Das Gegenstück zu dem explizit öffentlichen Raum der Straße bietet das Neubauviertel Novye Čeremuški, wo sich für die Partei ebenfalls das Problem ergab, wie sie ihre Vorstellung von Öffentlichkeit durchsetzen sollte. Denn einerseits symbolisierte dieses Musterwohnviertel den Beginn des Massenwohnungsbaus, der endlich das Wohnungsproblem lösen sollte, andererseits zeichnete sich ab, dass der Bevölkerung mit dem Umzug aus der Zwangsgemeinschaft der "Kommunalka" in die neuen Wohnungen ein bislang ungekanntes Maß an Privatsphäre zugestanden wurde. Das ambitionierte Siedlungsprojekt wurde daher sowohl von einer breiten medialen Kampagne gegen den "Kitsch" flankiert, die demonstrieren sollte, wie "zeitgemäßes" Wohnen auszusehen hatte und in der charakteristischerweise der zentrale Familientisch fehlte, als auch durch ein "Haus des Neuen Lebens" ergänzt, bei dem die Wohnungen durch Gemeinschaftseinrichtungen flankiert wurden, die die "Isolation der Familien" aufbrechen sollten.

Rüthers widersteht allerdings der Versuchung, die Kategorien "privat" und "öffentlich" als unvereinbare Gegensätze einander gegenüber zu stellen.
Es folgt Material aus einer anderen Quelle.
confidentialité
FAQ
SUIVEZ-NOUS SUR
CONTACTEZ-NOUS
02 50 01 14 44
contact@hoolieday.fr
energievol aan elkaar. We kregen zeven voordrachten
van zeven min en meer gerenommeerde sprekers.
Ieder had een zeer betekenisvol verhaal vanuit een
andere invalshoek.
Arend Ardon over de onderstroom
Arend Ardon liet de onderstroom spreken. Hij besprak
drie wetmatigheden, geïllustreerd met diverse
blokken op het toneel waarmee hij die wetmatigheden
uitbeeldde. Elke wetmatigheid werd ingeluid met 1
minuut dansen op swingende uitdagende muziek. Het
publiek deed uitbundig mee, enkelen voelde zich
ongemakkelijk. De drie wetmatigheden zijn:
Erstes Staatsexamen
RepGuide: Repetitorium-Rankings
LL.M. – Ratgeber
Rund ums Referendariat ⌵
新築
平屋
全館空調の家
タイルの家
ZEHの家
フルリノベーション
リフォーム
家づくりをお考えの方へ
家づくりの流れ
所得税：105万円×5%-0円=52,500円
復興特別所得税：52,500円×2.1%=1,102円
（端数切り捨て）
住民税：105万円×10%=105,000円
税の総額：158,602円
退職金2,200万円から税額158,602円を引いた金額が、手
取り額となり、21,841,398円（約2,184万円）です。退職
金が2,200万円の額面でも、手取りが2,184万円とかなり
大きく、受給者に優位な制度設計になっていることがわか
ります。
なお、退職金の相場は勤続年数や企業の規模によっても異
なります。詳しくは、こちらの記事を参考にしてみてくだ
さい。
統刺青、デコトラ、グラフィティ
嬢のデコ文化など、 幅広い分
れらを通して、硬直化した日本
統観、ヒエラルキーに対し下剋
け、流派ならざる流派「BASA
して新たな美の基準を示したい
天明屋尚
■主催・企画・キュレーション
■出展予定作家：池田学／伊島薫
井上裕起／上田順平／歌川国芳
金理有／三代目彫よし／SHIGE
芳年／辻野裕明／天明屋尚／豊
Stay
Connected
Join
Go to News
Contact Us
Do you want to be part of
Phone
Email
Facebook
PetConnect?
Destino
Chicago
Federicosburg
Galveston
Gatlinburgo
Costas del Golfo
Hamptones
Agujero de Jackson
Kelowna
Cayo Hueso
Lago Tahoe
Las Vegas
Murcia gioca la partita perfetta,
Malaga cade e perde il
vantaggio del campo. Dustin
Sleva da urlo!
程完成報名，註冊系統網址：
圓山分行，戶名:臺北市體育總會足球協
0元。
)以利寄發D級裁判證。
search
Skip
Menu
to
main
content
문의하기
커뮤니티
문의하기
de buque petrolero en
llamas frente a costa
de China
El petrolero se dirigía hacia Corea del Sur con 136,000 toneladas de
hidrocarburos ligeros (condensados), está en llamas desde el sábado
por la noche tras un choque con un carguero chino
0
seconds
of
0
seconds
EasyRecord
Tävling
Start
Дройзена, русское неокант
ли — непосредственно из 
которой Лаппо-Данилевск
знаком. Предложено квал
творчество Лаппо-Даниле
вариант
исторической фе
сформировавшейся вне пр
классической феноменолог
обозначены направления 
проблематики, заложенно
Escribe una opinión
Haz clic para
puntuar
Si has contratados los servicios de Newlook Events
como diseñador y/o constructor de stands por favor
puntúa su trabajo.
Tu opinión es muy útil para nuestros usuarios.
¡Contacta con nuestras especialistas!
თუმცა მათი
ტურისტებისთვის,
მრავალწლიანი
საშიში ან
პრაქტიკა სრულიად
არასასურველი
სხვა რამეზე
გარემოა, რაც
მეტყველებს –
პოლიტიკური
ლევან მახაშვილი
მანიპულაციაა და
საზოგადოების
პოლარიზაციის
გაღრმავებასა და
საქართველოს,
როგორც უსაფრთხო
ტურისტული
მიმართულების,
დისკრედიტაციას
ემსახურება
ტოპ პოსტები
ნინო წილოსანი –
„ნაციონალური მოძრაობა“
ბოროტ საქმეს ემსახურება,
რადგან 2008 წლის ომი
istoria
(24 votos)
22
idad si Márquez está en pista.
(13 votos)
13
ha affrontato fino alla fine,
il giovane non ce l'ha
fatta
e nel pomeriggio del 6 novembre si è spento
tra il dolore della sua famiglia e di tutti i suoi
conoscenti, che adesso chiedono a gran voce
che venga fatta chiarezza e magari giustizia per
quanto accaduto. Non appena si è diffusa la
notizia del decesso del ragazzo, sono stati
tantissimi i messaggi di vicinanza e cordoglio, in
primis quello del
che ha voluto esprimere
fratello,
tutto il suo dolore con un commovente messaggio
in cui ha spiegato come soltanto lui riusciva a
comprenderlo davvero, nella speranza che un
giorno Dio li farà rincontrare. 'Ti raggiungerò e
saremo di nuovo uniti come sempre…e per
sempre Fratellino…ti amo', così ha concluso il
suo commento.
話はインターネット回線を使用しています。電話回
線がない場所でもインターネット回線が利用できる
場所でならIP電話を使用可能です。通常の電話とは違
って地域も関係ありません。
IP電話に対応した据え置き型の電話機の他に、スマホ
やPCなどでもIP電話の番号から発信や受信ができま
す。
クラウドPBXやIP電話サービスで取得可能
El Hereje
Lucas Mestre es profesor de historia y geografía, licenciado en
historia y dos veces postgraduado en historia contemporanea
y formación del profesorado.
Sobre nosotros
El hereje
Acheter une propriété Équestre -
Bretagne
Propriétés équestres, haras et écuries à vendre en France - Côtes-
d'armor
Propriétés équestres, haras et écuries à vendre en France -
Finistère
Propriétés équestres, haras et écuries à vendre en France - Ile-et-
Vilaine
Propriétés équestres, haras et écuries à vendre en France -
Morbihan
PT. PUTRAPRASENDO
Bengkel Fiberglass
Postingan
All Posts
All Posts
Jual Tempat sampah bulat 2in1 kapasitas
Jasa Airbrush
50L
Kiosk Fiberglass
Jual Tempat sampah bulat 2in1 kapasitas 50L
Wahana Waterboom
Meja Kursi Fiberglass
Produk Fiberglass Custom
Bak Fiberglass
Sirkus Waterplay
Erhellender ist das Konzept der Ambivalenz, mit dem sich die damaligen Lebenswelten sehr viel besser begreifen lassen. Aufgrund der Erkenntnis, dass die erfahrenen Gegensätze letztlich unauflösbar waren und somit irgendwie ausgehalten werden mussten, bewegten sich die Akteure in verschiedenen Räumen und in unterschiedlichen Rollen: Junge Männer, die tagsüber angepasst ihren Berufen nachgingen, legten abends auffällige Krawatten an, um in der "Koktejl chol" zu feiern; wer sich über die mangelhafte Wasserversorgung in seiner Wohnung ärgerte, konnte zugleich stolz auf die moderne Metro und die mondänen Geschäfte auf dem Neuen Arbat sein - jene "Inseln des Sozialismus", die zugleich Versprechen auf eine bessere Zukunft waren, als auch die temporäre Möglichkeit boten, diese Zukunft schon in der Gegenwart zu genießen. Diese Differenzierungen ermöglichen weit tiefere Einblicke in die Funktionsweisen der sowjetischen Diktatur, als alle Zahlenkolonnen über die Mängel der sowjetischen Bauwirtschaft.


Anmerkung:

[1] Beispielhaft wird diese Frage diskutiert in: Gregor Thum: Die fremde Stadt. Breslau 1945, Berlin 2003 und David L. Hoffmann: Peasant Metropolis. Social Identities in Moscow, 1929-1941, Ithaca 1994.